Nein, und die Begründung zählt, denn in den meisten IoT-Pitchdecks, die ich dieses Jahr sehe, steht auf der Burggraben-Folie: KI.
Ein Burggraben ist per Definition etwas, das Ihr Wettbewerber nicht leicht nachbauen kann. Foundation Models sind die am leichtesten reproduzierbare Fähigkeit der Softwaregeschichte: Jeder Wettbewerber, den Sie haben, kann dieselbe API zum selben Preis noch heute Nachmittag aufrufen. Eine Fähigkeit, die jeder pro Token mieten kann, kann kein Burggraben sein, was sie sonst auch sein mag. Selbst die Unternehmen, die die Modelle bauen, wissen das. Das durchgesickerte Google-Memo von 2023, das die Runde machte, trug den Titel “We Have No Moat, and Neither Does OpenAI” (wir haben keinen Burggraben, und OpenAI auch nicht), geschrieben von einem Google-Ingenieur, der zusah, wie Open-Source-Modelle Spitzenfunktionen in Wochen nachbildeten. Wenn schon die Modellbauer zweifeln, dass Modelle ein Burggraben sind, sollten die Unternehmen, die diese Modelle nur aufrufen, noch mehr zweifeln.

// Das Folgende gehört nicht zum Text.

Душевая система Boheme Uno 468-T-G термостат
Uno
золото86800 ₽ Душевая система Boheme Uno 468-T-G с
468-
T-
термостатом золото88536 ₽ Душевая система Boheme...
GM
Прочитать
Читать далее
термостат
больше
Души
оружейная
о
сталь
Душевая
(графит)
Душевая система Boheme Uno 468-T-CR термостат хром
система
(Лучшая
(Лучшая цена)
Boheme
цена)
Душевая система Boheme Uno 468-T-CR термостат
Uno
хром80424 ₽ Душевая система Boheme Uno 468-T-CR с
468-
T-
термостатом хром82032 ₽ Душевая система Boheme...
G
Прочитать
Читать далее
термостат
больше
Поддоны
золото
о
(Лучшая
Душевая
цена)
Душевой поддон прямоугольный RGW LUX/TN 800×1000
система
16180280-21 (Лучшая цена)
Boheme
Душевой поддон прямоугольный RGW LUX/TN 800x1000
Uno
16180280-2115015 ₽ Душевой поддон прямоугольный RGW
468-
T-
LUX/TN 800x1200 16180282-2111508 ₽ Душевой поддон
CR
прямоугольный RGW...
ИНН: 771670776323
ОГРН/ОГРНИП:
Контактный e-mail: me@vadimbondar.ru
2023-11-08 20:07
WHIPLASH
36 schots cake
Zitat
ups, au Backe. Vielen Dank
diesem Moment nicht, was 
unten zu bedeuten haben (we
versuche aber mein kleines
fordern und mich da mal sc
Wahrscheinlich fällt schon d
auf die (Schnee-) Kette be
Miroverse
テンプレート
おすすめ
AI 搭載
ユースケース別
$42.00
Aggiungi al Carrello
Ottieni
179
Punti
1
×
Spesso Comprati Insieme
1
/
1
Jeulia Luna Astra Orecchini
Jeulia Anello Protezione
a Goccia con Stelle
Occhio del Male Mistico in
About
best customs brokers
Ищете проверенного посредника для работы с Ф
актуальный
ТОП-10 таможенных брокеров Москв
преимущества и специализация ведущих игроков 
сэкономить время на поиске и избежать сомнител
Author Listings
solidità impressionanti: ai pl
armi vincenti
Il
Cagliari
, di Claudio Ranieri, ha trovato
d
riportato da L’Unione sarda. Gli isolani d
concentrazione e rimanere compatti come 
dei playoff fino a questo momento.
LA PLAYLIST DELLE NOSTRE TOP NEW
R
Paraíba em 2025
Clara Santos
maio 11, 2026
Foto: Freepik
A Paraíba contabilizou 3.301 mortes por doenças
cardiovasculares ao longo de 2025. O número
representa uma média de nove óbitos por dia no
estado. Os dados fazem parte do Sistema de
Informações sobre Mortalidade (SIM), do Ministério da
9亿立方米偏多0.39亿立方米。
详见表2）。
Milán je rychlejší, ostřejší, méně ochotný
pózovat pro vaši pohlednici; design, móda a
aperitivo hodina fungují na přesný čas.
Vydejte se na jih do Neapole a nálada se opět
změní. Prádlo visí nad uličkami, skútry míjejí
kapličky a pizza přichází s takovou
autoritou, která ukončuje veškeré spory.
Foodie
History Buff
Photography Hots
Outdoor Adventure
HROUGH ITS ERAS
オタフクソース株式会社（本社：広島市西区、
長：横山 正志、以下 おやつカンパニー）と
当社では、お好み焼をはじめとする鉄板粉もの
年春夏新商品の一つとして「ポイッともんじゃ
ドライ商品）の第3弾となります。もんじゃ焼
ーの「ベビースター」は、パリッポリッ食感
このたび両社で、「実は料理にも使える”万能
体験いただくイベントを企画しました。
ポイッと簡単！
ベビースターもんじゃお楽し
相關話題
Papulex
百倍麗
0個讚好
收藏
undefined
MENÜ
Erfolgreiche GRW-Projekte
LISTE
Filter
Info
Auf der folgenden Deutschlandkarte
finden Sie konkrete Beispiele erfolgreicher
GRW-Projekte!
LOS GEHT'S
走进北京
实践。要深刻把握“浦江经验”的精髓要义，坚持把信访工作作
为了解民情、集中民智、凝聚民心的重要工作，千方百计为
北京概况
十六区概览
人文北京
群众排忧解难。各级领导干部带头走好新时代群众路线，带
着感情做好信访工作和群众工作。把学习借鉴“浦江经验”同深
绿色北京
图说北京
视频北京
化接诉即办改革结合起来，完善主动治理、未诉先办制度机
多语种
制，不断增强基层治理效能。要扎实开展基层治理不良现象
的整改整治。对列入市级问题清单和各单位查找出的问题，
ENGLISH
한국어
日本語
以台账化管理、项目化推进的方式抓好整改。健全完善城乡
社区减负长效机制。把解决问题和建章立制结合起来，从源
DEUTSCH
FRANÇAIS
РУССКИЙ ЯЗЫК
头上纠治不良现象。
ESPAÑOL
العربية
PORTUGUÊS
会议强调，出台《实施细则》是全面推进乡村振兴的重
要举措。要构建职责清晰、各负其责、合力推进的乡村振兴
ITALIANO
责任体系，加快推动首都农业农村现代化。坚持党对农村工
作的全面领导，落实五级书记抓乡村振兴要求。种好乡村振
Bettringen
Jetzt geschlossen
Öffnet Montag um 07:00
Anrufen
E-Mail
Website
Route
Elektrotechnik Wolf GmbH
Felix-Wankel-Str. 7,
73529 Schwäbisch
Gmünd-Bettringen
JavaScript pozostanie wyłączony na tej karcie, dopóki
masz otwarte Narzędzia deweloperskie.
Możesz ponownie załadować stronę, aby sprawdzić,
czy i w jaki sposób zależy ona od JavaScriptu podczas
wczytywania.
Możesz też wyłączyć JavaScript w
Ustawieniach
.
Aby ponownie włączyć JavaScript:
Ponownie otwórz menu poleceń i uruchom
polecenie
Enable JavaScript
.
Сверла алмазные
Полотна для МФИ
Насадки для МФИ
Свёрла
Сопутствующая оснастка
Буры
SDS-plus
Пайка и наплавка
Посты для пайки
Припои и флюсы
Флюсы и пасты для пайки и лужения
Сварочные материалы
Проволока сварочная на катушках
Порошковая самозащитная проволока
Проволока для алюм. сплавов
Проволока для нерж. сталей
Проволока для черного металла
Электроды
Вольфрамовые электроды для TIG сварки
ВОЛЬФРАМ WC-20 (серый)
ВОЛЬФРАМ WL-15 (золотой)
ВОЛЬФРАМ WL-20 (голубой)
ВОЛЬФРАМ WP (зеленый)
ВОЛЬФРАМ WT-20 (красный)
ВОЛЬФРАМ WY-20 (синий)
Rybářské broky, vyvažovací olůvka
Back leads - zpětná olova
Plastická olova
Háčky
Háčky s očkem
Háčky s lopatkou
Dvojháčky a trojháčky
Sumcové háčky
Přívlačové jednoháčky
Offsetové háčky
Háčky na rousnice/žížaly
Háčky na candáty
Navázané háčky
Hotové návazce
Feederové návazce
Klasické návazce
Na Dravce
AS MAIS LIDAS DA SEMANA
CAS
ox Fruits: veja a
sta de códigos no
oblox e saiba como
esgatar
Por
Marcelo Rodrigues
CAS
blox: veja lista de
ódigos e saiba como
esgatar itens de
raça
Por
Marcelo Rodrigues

Die Ausweichantwort lautet: “Unsere KI ist auf unseren Daten trainiert.” Auch sie verdient eine Prüfung. Martin Casado und Peter Lauten von Andreessen Horowitz haben sie in The Empty Promise of Data Moats auseinandergenommen. Die meisten behaupteten Datennetzwerkeffekte sind in Wahrheit bloße Mengeneffekte, und sie verhalten sich genau umgekehrt wie echte Skaleneffekte: Die Kosten der Datenerhebung steigen, während der Grenznutzen jedes neuen Datensatzes sinkt, weil neue Daten immer stärker mit dem überlappen, was Sie schon haben. Daten allein, warnen sie, können Gründer von der Arbeit ablenken, die Märkte tatsächlich gewinnt.
KI schafft also keinen Burggraben. Auf dem richtigen Fundament verbreitert sie einen bestehenden. Auf diesen Unterschied kommt alles an.
KI kann keinen Burggraben graben. Sie kann einen verbreitern, der schon existiert.
Machen Sie den Test im eigenen Unternehmen: Wenn Ihr engster Wettbewerber morgen dieselbe Modell-API aufruft, was fehlt ihm dann noch? Lautet die Antwort “nichts”, hat KI Ihnen eine Funktion gegeben, und Funktionen werden nachgebaut. Lautet die Antwort “Ihre Flotte, Ihr Datagraph und Ihre Physik der Domäne”, dann ist KI der Multiplikator für einen Vermögenswert, den nur Sie besitzen. Ausfallvorhersage, trainiert auf den Ausfallsignaturen Ihrer Flotte, ist verteidigbar, weil die Signaturen es sind; das Modell ist der billige Teil. Dasselbe Modell, auf öffentliche Daten gerichtet, ist eine Demo.
Deshalb zählt der Vorbehalt von a16z im IoT mehr als irgendwo sonst. Casado und Lauten räumen ein, dass Daten verteidigbar werden, wenn die Quelle exklusiv und schwer zu erreichen ist. Eine installierte Flotte ist genau das: Die Daten existieren nicht, bis Ihre Maschinen sie erzeugen, und Ihre Maschinen stehen hinter dem Zaun Ihres Kunden. IoT-Unternehmen besitzen die seltene Variante des Datenburggrabens, die einer Prüfung standhält. Die meisten haben darauf noch nichts gebaut.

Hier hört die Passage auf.